== MATERIAL FOR THIS EXERCISE ==

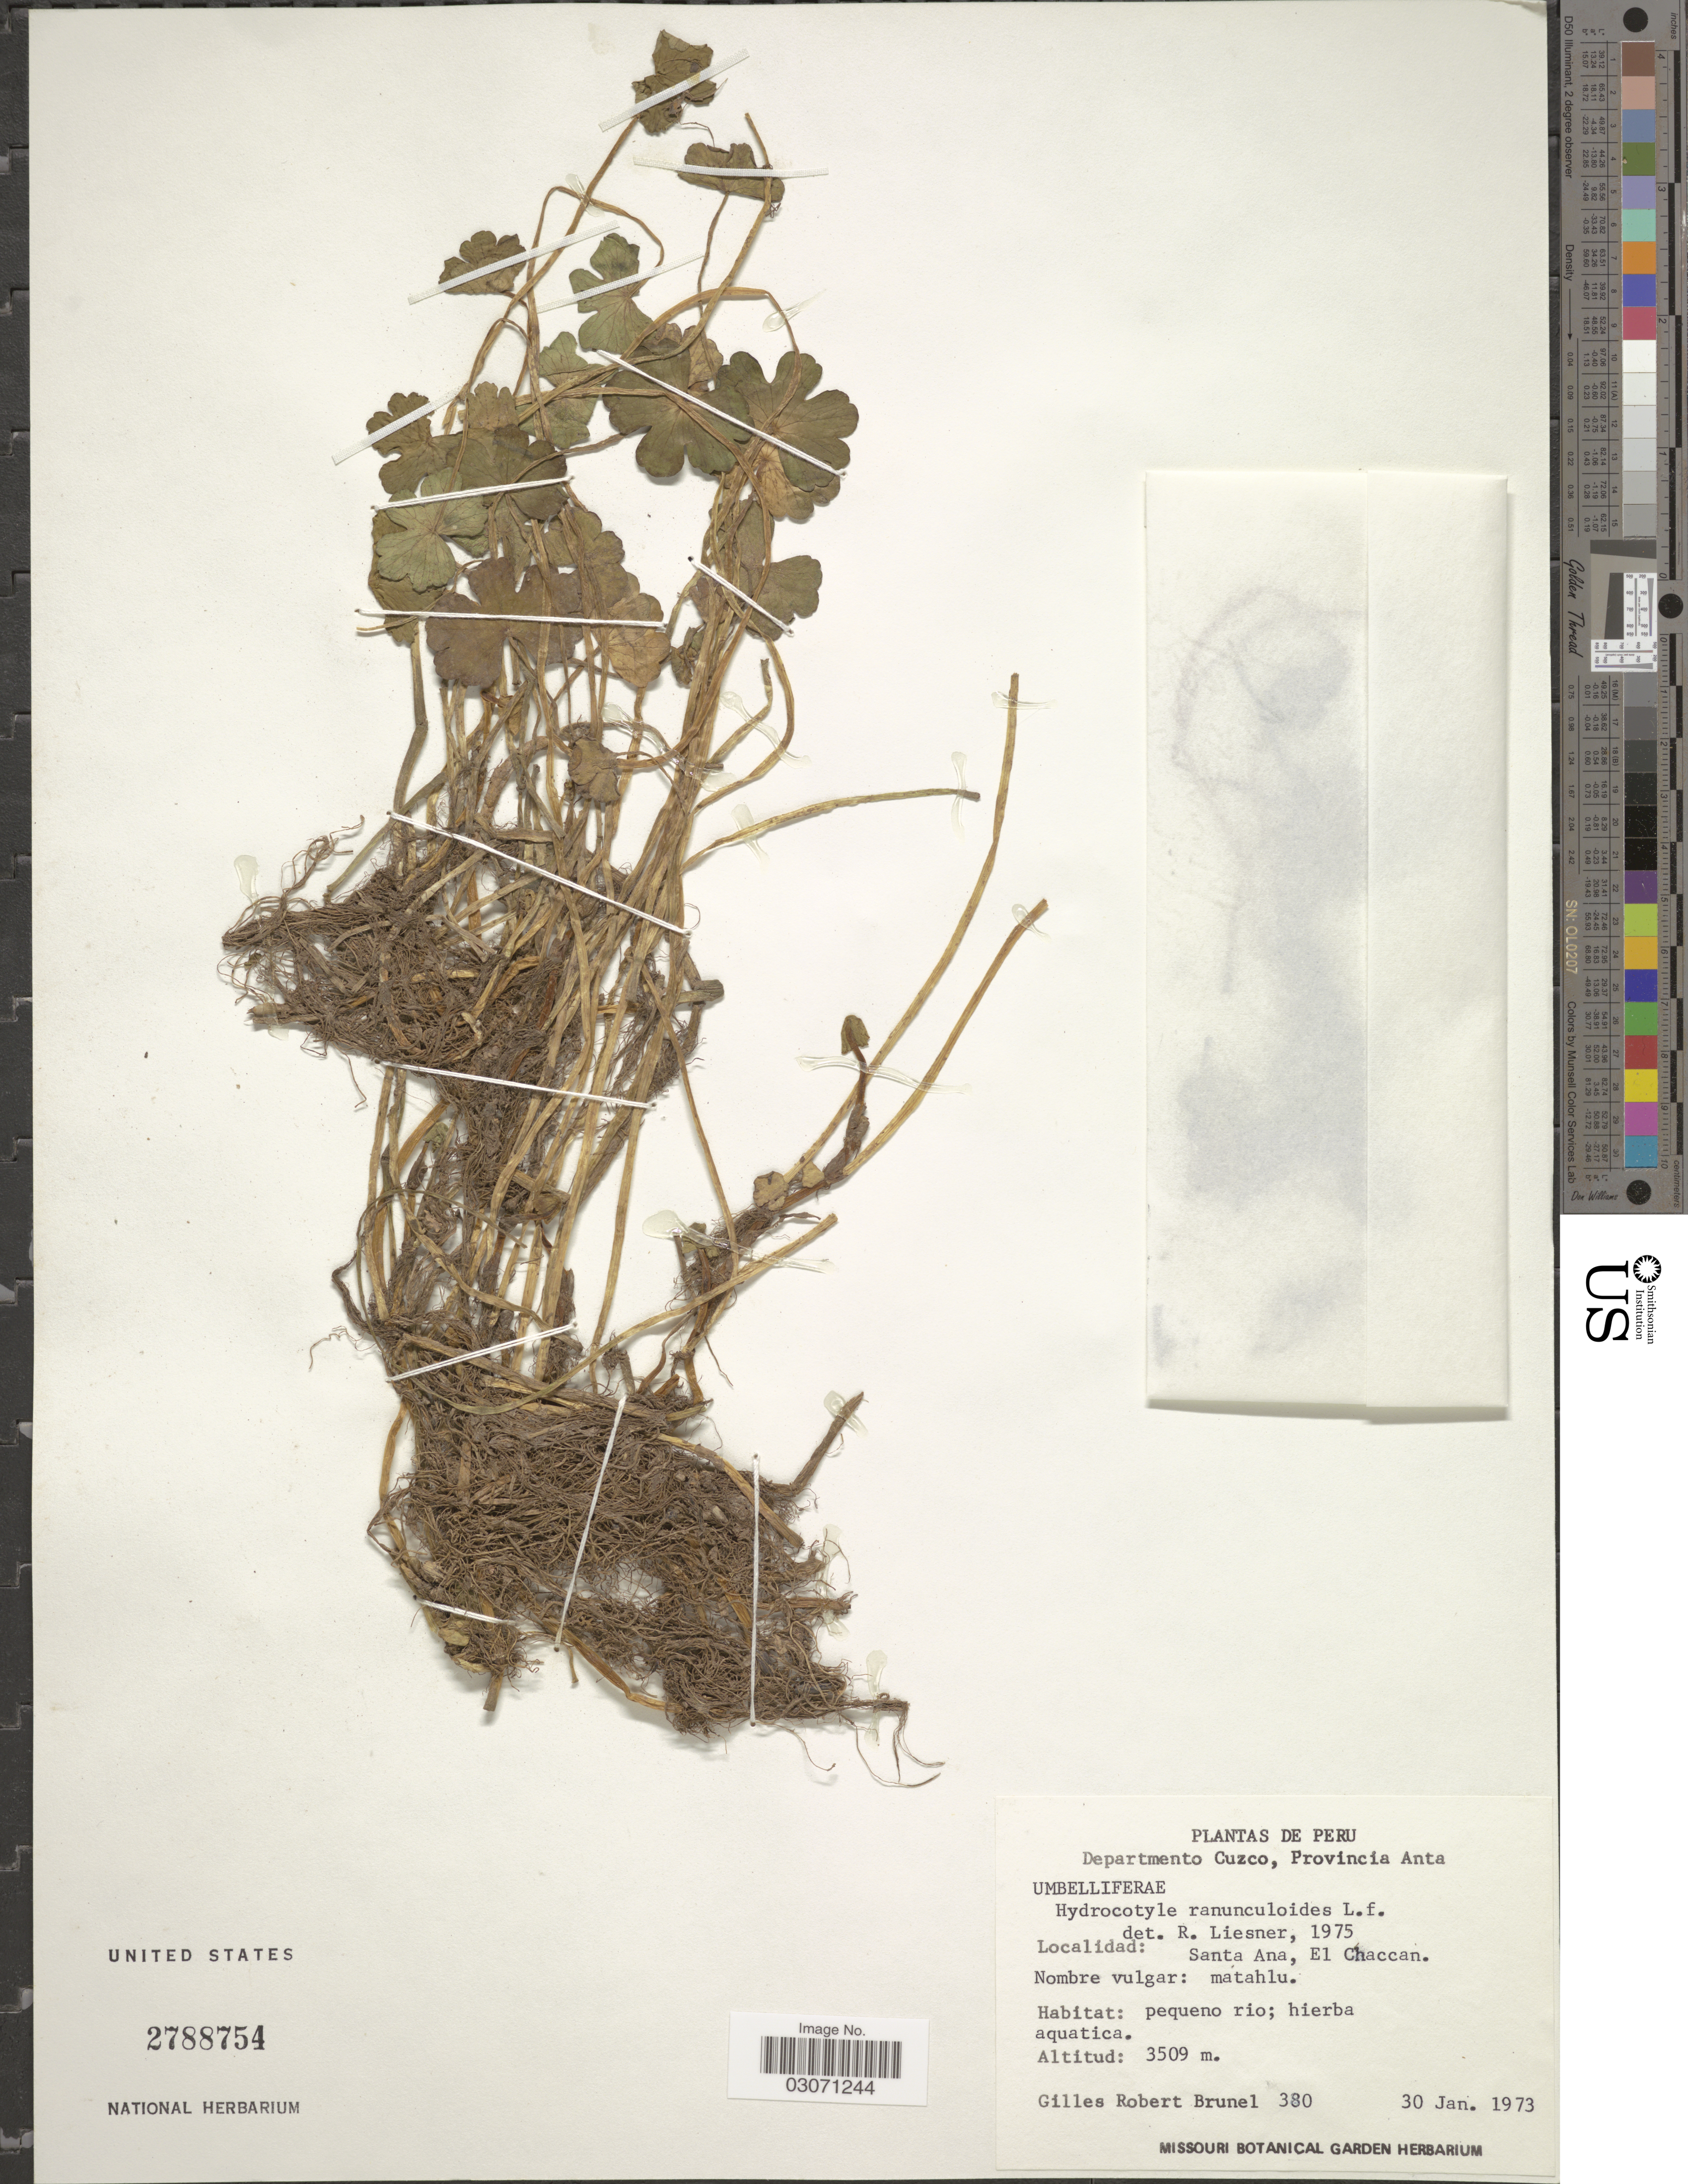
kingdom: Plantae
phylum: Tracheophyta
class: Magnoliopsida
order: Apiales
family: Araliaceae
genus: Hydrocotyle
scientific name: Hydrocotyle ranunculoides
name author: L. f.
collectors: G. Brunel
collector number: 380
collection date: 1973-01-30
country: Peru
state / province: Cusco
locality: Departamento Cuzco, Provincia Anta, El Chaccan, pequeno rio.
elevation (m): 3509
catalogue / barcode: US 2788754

===
== MATERIAL FOR THIS EXERCISE ==

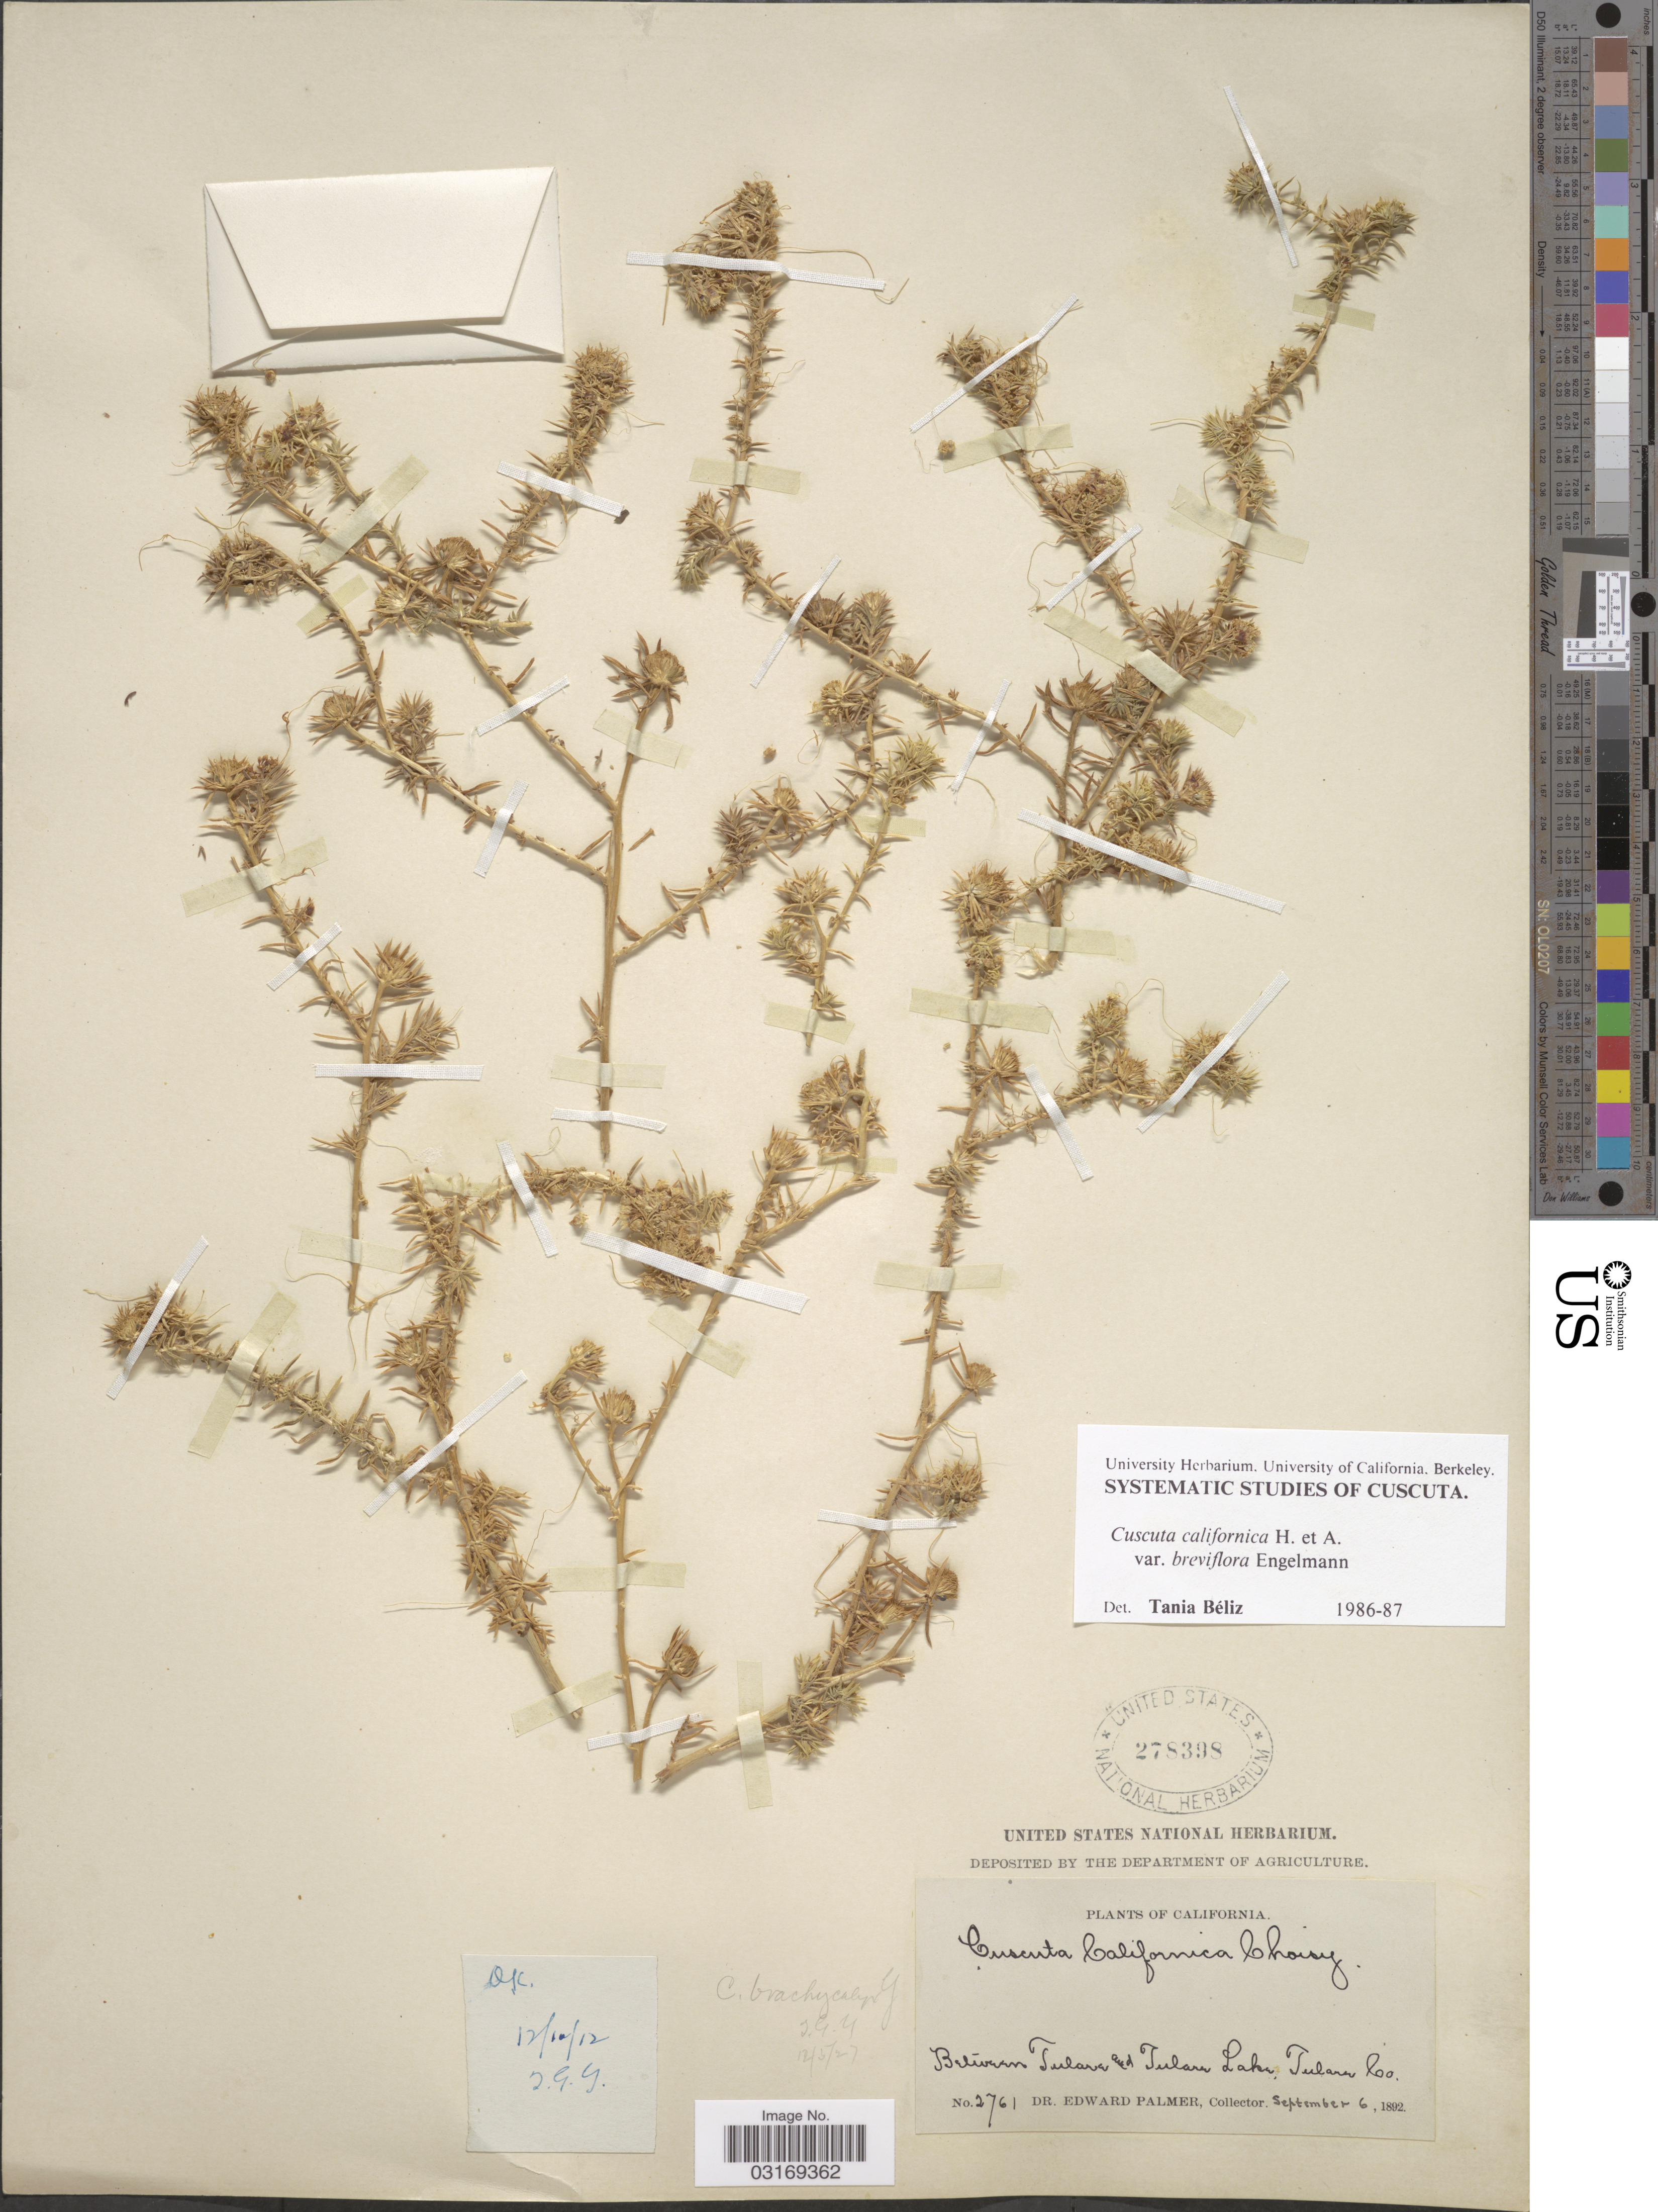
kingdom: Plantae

===

§ **AIM**
Reproduce the lines starting at the one that contains "phylum: Tracheophyta" and ending after the one that contains "elevation (m): 3509", with both of those lines included.

§ **RESPONSE**
phylum: Tracheophyta
class: Magnoliopsida
order: Apiales
family: Araliaceae
genus: Hydrocotyle
scientific name: Hydrocotyle ranunculoides
name author: L. f.
collectors: G. Brunel
collector number: 380
collection date: 1973-01-30
country: Peru
state / province: Cusco
locality: Departamento Cuzco, Provincia Anta, El Chaccan, pequeno rio.
elevation (m): 3509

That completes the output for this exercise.